Mais uma vez Leigh nos brinda com um elenco afinado para traduzir o melancólico dia-a-dia de três famílias num subúrbio londrino. O casal central da história é formado por um taxista (Timothy Spall) e uma caixa de supermercado (Lesley Manville). Vivendo já há bastante tempo sob uma fria cordialidade, eles criam o gordo Rory (James Corden), um adolescente hostil a tudo e a todos (inclusive a si mesmo), e a introspectiva Rachel (Alison Garland). Uma abnegada que trabalha numa clinica geriátrica.
Completando a geografia humana, existem duas famílias vizinhas: uma formada por uma alcoólatra e sua filha que não a respeita; e um outro grupo, revelando a inábil comunicação entre uma mãe com sua filha que descobre a gravidez indesejada.

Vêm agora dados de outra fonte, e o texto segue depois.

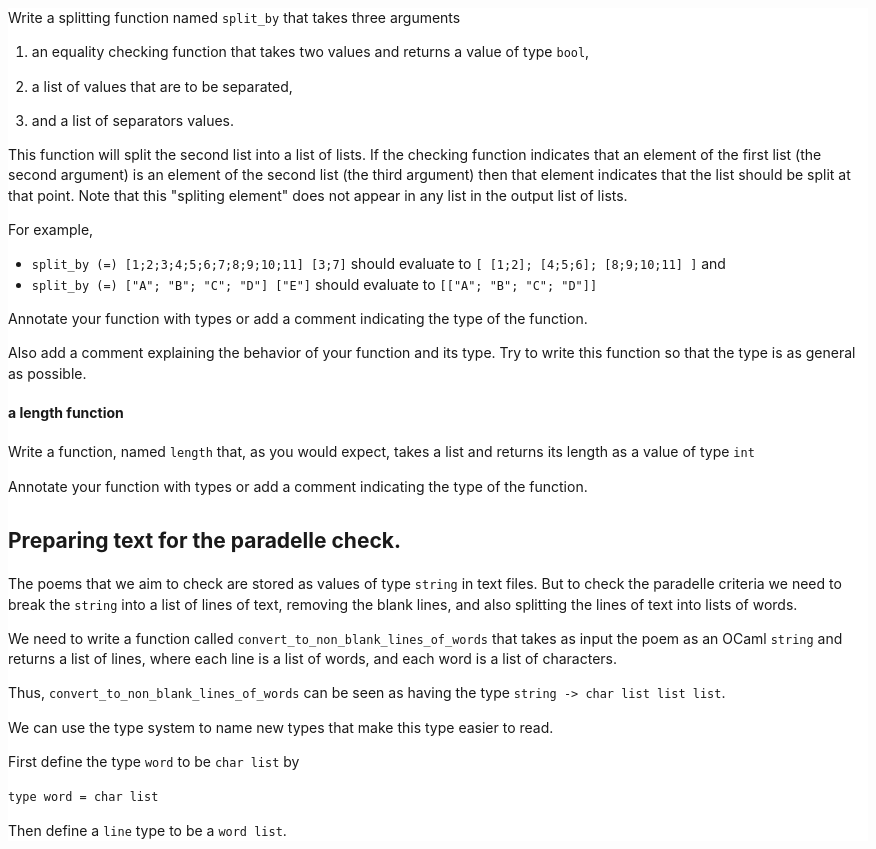 Write a splitting function named ``split_by`` that takes three arguments

1. an equality checking function that takes two values
   and returns a value of type ``bool``,

2. a list of values that are to be separated,

3. and a list of separators values.


This function will split the second list into a list of lists.  If the
checking function indicates that an element of the first list
(the second argument) is an element of the second list (the third
argument) then that element indicates that the list should be split at
that point.  Note that this "spliting element" does not appear
in any list in the output list of lists.

For example, 
+ ``split_by (=) [1;2;3;4;5;6;7;8;9;10;11] [3;7]`` should evaluate to ``[
[1;2]; [4;5;6]; [8;9;10;11] ]`` and
+ ``split_by (=) ["A"; "B"; "C"; "D"] ["E"]`` should evaluate to ``[["A"; "B"; "C"; "D"]]``
 
Annotate your function with types or add a comment
indicating the type of the function.  

Also add a comment explaining the behavior of your function and its
type. Try to write this function so that the type is as general as
possible.

#### a length function

Write a function, named ``length`` that, as you would expect, takes a
list and returns its length as a value of type ``int``

Annotate your function with types or add a comment
indicating the type of the function.  


## Preparing text for the paradelle check.

The poems that we aim to check are stored as values of type ``string``
in text files.  But to check the paradelle criteria we need to break
the ``string`` into a list of lines of text, removing the blank lines,
and also splitting the lines of text into lists of words.

We need to write a function called
``convert_to_non_blank_lines_of_words`` that takes as input the poem
as an OCaml ``string`` and returns a list of lines, where each line is
a list of words, and each word is a list of characters.

Thus, ``convert_to_non_blank_lines_of_words`` can be seen as having
the type ``string -> char list list list``.

We can use the type system to name new types that make this type
easier to read.

First define the type ``word`` to be ``char list`` by
```
type word = char list
```
Then define a ``line`` type to be a ``word list``.
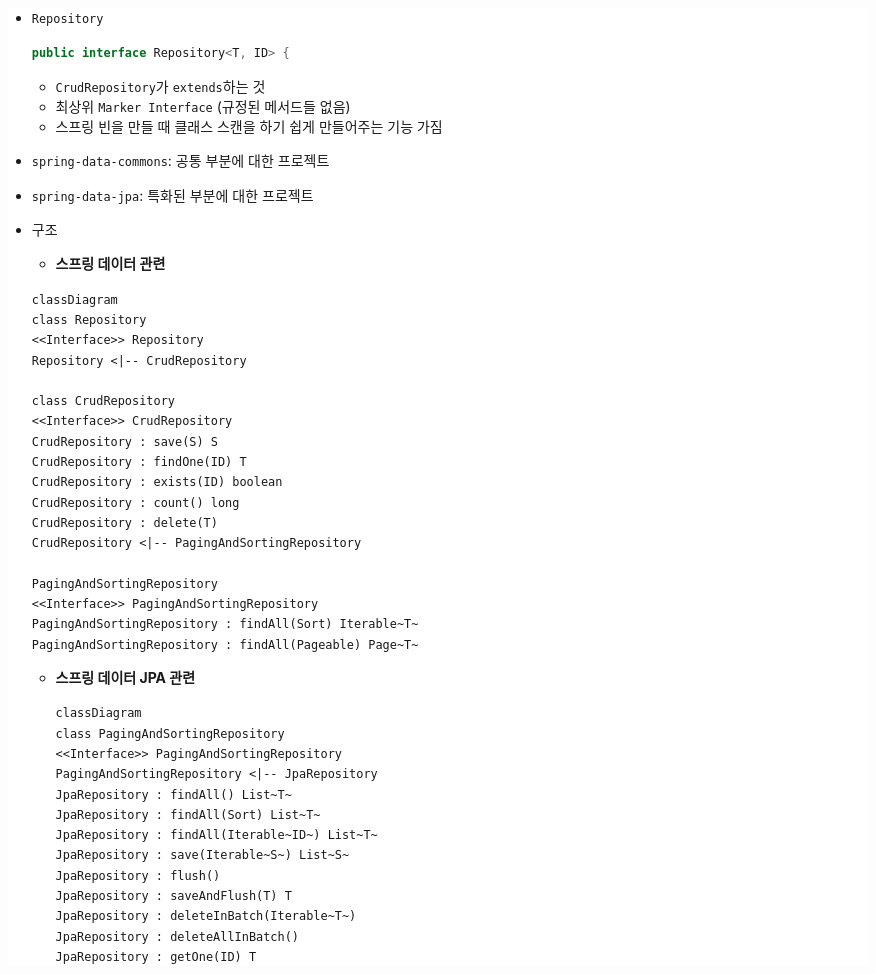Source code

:   - `Repository`

    ```java
    public interface Repository<T, ID> {
    ```

    - `CrudRepository`가 `extends`하는 것
    - 최상위 `Marker Interface` (규정된 메서드들 없음)
    - 스프링 빈을 만들 때 클래스 스캔을 하기 쉽게 만들어주는 기능 가짐

  - `spring-data-commons`: 공통 부분에 대한 프로젝트

  - `spring-data-jpa`: 특화된 부분에 대한 프로젝트

- 구조

  - **스프링 데이터 관련**

  ```mermaid
  classDiagram
  class Repository
  <<Interface>> Repository
  Repository <|-- CrudRepository
  
  class CrudRepository
  <<Interface>> CrudRepository
  CrudRepository : save(S) S
  CrudRepository : findOne(ID) T
  CrudRepository : exists(ID) boolean
  CrudRepository : count() long
  CrudRepository : delete(T)
  CrudRepository <|-- PagingAndSortingRepository
  
  PagingAndSortingRepository
  <<Interface>> PagingAndSortingRepository
  PagingAndSortingRepository : findAll(Sort) Iterable~T~
  PagingAndSortingRepository : findAll(Pageable) Page~T~
  ```

  - **스프링 데이터 JPA 관련**

    ```mermaid
    classDiagram
    class PagingAndSortingRepository
    <<Interface>> PagingAndSortingRepository
    PagingAndSortingRepository <|-- JpaRepository
    JpaRepository : findAll() List~T~
    JpaRepository : findAll(Sort) List~T~
    JpaRepository : findAll(Iterable~ID~) List~T~
    JpaRepository : save(Iterable~S~) List~S~
    JpaRepository : flush()
    JpaRepository : saveAndFlush(T) T
    JpaRepository : deleteInBatch(Iterable~T~)
    JpaRepository : deleteAllInBatch()
    JpaRepository : getOne(ID) T
    ```
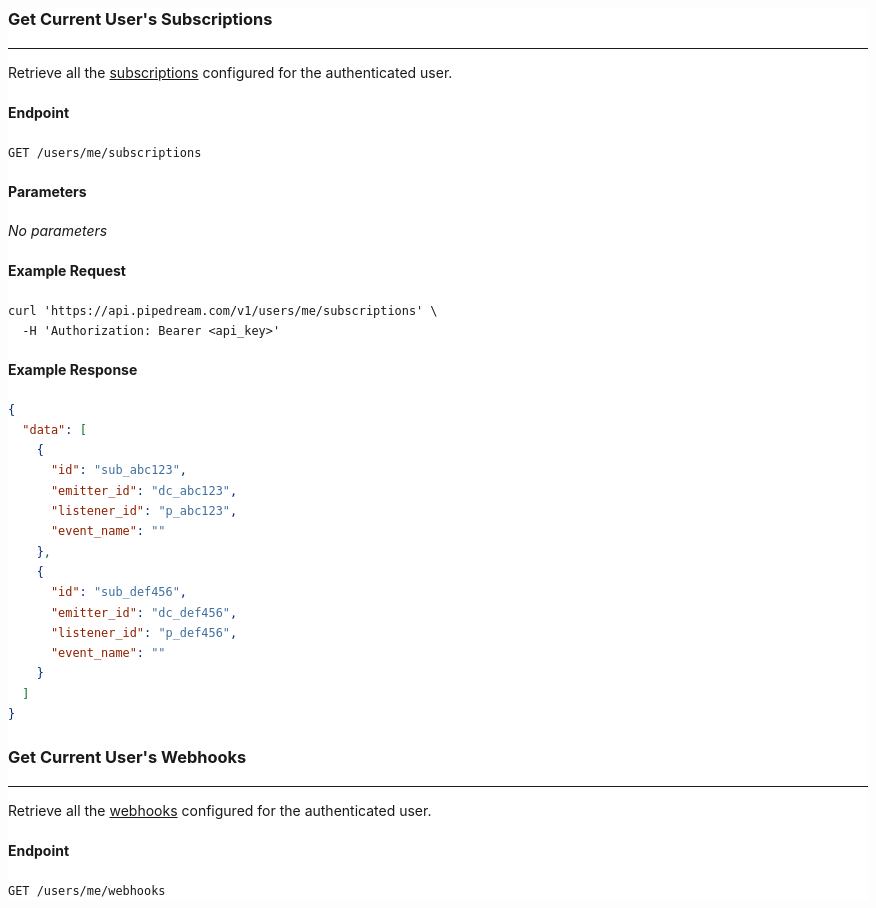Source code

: ### Get Current User's Subscriptions

---

Retrieve all the [subscriptions](#subscriptions) configured for the
authenticated user.

#### Endpoint

```text
GET /users/me/subscriptions
```

#### Parameters

_No parameters_

#### Example Request

```shell
curl 'https://api.pipedream.com/v1/users/me/subscriptions' \
  -H 'Authorization: Bearer <api_key>'
```

#### Example Response

```json
{
  "data": [
    {
      "id": "sub_abc123",
      "emitter_id": "dc_abc123",
      "listener_id": "p_abc123",
      "event_name": ""
    },
    {
      "id": "sub_def456",
      "emitter_id": "dc_def456",
      "listener_id": "p_def456",
      "event_name": ""
    }
  ]
}
```

### Get Current User's Webhooks

---

Retrieve all the [webhooks](#webhooks) configured for the authenticated user.

#### Endpoint

```text
GET /users/me/webhooks
```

Mas é no casal central que Leigh concentra-se para nós dizer que naquela cortesia gélida em que levam suas vidas, figura um fantasma que lhes assombra, como uma ternura perdida que ficou para trás. Ternura que foi amor, e que ainda poderia voltar a ser, se as circunstâncias ajudassem. Com extrema delicadeza, Leigh nos fala aqui do embrutecimento sentimental (causado pela rudeza do cotidiano) que atinge a todos nós, e dá, com triste precisão, a dimensão dessa fatalidade.